Friday, August 05, 2005

John Roberts, Defender of Gay Rights?

And just when I was ready to denounce him as a conservative hard-liner. Via the NYTs.

Judge John G. Roberts Jr., the Supreme Court nominee, gave advice to advocates for gay rights a decade ago, helping them win a landmark 1996 ruling protecting gay men and lesbians from state-sanctioned discrimination.

Judge Roberts, at the time an appellate lawyer for the Washington firm of Hogan & Hartson, did not write legal briefs or argue the case, lawyers involved said. But they said he did provide invaluable strategic guidance working pro bono to formulate legal theories and coach them in moot court sessions.

The case in question.

Romer v. Evans, is considered a touchstone in the culture wars, and it produced what the gay rights movement considers its most significant legal victory. By a 6-to-3 vote, the Supreme Court struck down a provision of the Colorado Constitution that nullified existing civil rights protections for gay men and lesbians and also barred the passage of new antidiscrimination laws.

Before we go draping Roberts in rainbow-colored garlands, it’s important to note that his role in the case was fairly limited. Roberts worked pro bono, spending about six hours advising and preparing the lead attorney for the plaintiffs. Was he motivated by a burning desire to defend gay rights? Probably not.

Walter A. Smith, who was in charge of pro bono work at Hogan & Hartson from 1993 to 1997, and who worked extensively on the Romer case, said about a dozen lawyers at the firm assisted. He said he had little trouble recruiting Judge Roberts.

"It looked like a challenging, interesting, provocative, important case," said Mr. Smith, who is now the executive director of the D. C. Appleseed Center, a nonpartisan public interest legal group. "Everybody knew that, and I think he believed it was worth his time."

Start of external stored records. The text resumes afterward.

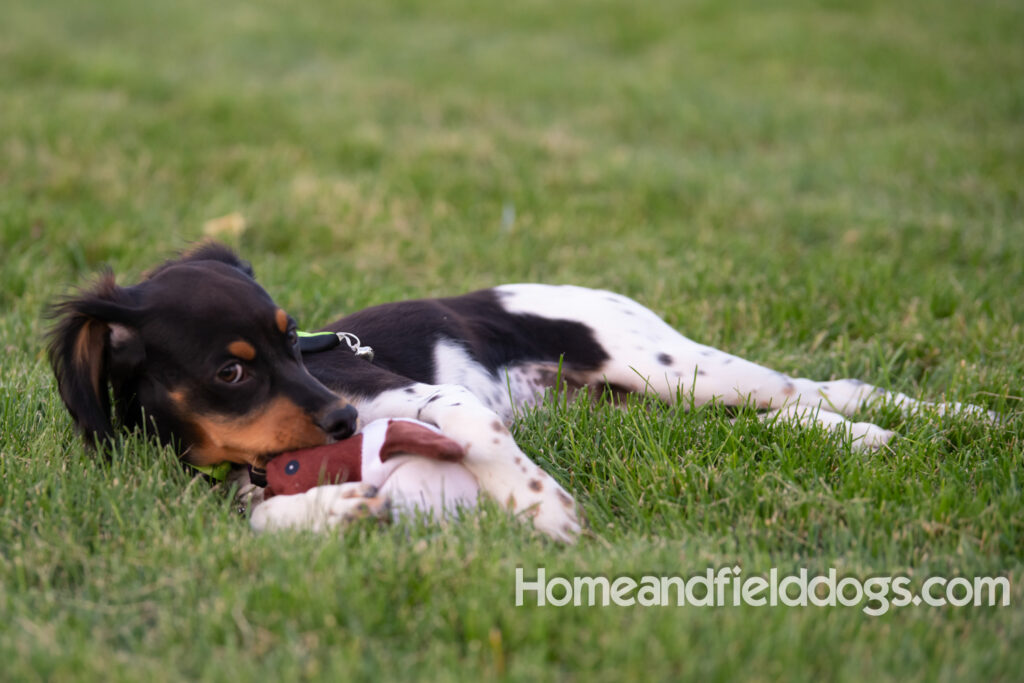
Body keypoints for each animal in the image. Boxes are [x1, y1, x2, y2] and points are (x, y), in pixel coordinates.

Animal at [48, 242, 991, 540]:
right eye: (233, 370)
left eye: (295, 338)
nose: (342, 418)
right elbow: (264, 516)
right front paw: (342, 507)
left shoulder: (422, 397)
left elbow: (487, 441)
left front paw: (550, 516)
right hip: (655, 405)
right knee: (783, 415)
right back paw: (883, 438)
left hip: (669, 367)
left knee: (824, 386)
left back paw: (954, 417)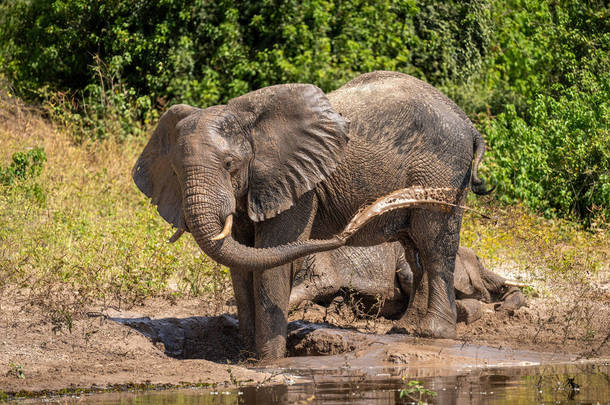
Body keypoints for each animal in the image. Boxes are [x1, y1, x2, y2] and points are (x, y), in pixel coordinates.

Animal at [132, 71, 490, 358]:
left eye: (230, 164)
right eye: (176, 172)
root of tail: (469, 125)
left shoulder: (297, 184)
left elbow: (270, 258)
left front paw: (269, 361)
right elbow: (241, 261)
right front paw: (247, 355)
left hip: (443, 171)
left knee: (434, 245)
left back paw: (433, 333)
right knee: (414, 249)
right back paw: (405, 329)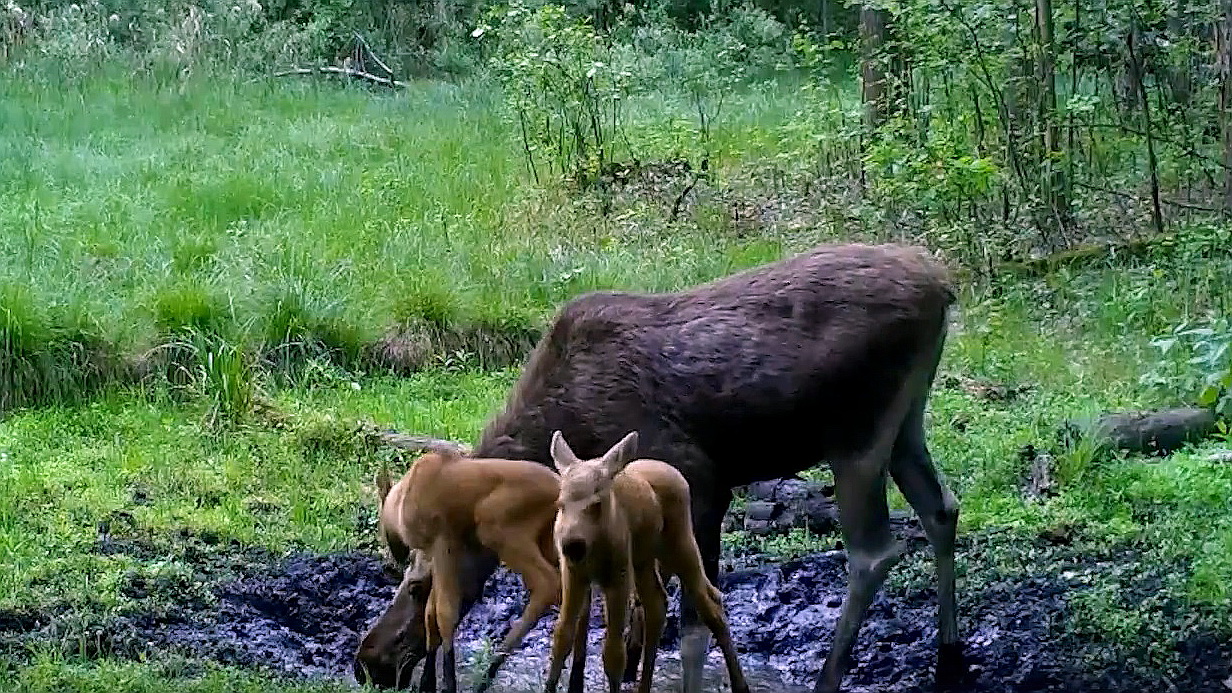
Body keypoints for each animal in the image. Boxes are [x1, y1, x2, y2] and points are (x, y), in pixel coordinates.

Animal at [357, 448, 586, 690]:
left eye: (413, 588)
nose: (364, 667)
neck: (399, 505)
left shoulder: (444, 542)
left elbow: (445, 612)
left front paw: (446, 683)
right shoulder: (444, 551)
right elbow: (431, 614)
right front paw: (428, 682)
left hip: (497, 529)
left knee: (548, 584)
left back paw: (490, 672)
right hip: (550, 541)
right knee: (580, 599)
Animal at [547, 426, 749, 690]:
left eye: (597, 503)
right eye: (560, 503)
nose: (571, 545)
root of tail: (673, 471)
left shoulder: (618, 574)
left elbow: (613, 652)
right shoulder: (573, 573)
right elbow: (562, 636)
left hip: (680, 545)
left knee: (709, 604)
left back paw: (740, 684)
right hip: (644, 559)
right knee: (658, 604)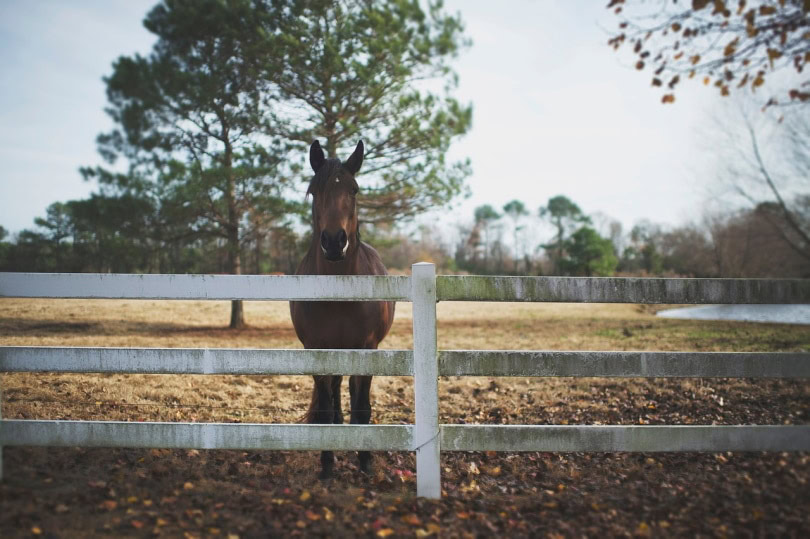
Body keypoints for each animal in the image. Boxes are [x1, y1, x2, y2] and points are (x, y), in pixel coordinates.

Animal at [290, 139, 395, 479]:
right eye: (314, 191)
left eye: (354, 189)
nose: (335, 242)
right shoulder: (317, 348)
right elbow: (324, 409)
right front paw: (326, 465)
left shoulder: (368, 348)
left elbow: (362, 406)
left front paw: (365, 461)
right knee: (335, 390)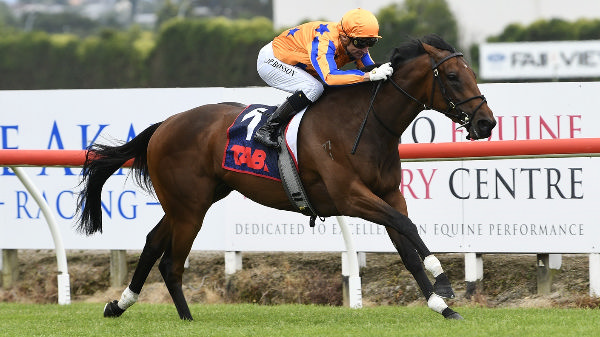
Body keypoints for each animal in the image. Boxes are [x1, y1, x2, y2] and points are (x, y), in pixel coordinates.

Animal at [75, 34, 496, 320]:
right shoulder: (349, 196)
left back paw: (120, 304)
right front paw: (443, 280)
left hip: (191, 202)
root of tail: (165, 125)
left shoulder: (389, 194)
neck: (365, 124)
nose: (486, 123)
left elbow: (406, 244)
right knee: (172, 262)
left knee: (152, 246)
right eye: (454, 76)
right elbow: (406, 227)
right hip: (190, 208)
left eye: (472, 73)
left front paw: (441, 305)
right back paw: (186, 318)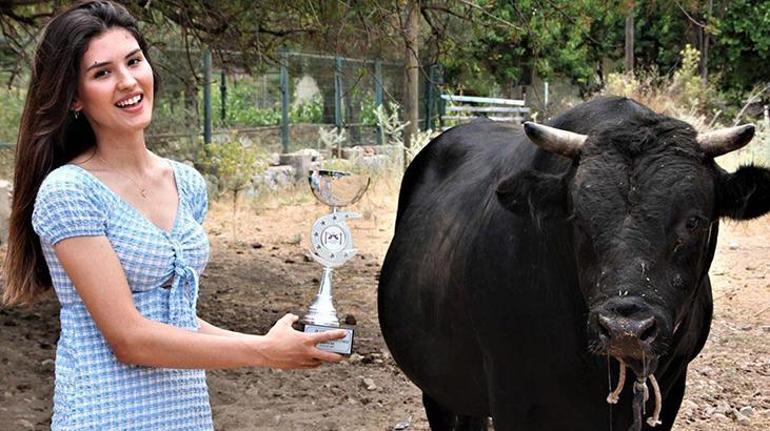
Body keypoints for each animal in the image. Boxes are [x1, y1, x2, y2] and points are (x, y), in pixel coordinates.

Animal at [378, 98, 768, 431]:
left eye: (694, 221)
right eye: (578, 217)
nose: (625, 329)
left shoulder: (671, 392)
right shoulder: (512, 396)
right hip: (439, 386)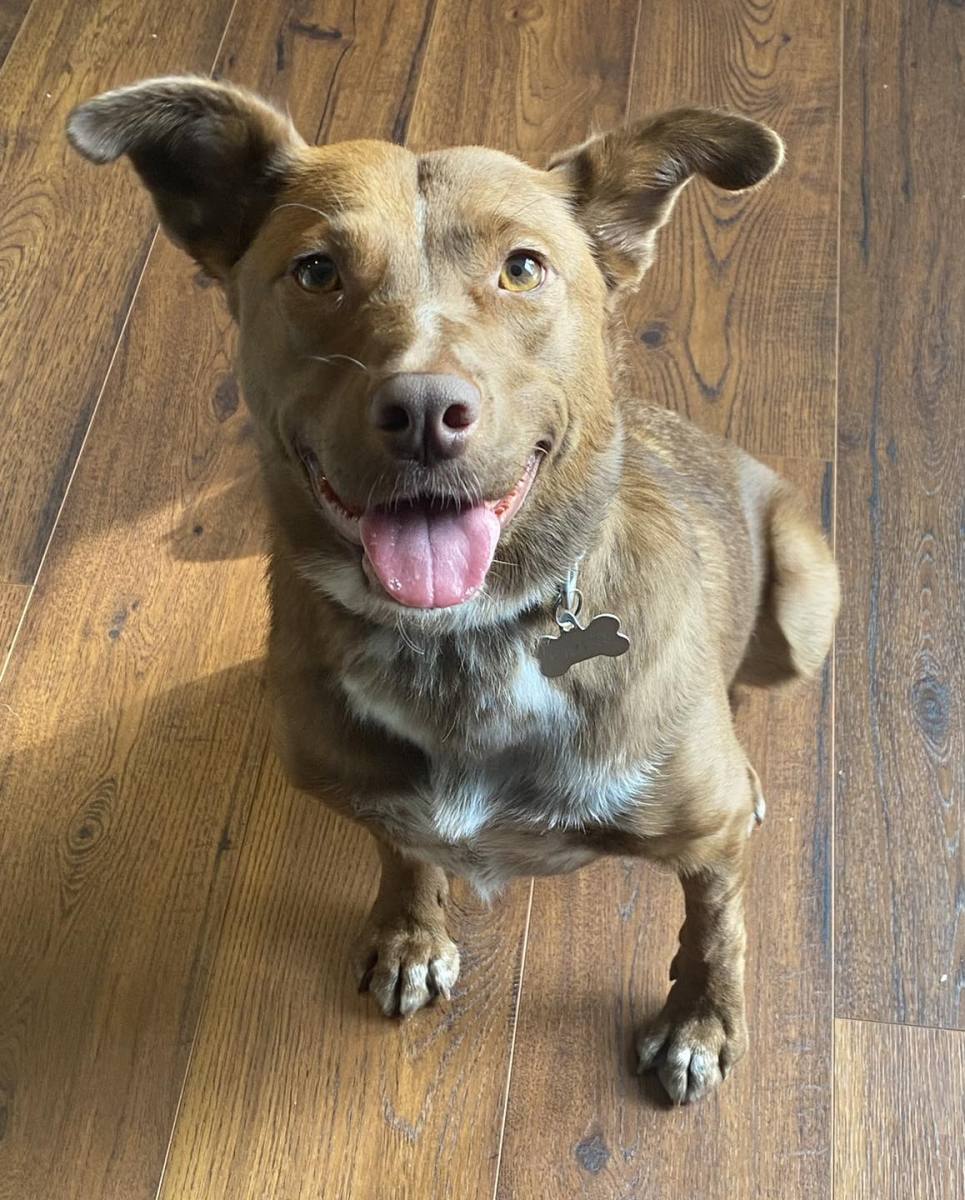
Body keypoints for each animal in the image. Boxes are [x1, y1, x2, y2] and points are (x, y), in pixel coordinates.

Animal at [67, 77, 839, 1105]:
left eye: (523, 269)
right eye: (316, 272)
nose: (425, 411)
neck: (460, 640)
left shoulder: (703, 840)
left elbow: (715, 927)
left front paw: (700, 1023)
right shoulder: (369, 792)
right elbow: (403, 848)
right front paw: (410, 933)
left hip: (803, 601)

Mr. Smith said part of his job was to match lawyers with cases that would intrigue them, and that his initial instinct was that Judge Roberts would be willing, despite his conservative bent. In the past, Judge Roberts has made it a point to note that lawyers do not always agree with their clients.

Even if Roberts was primarily interested in the legal challenges and implications of the case and not gay rights, his willingness to work on an important issue is a mark in his favor as far as I’m concerned. But we shouldn’t get carried away. Roberts’ cons still outweigh his pros. If anything, this recent development, rather than heartening liberals, probably scares the far right. Now they’re fearing that Roberts might end up a turncoat like Kennedy or, God forbid, Souter.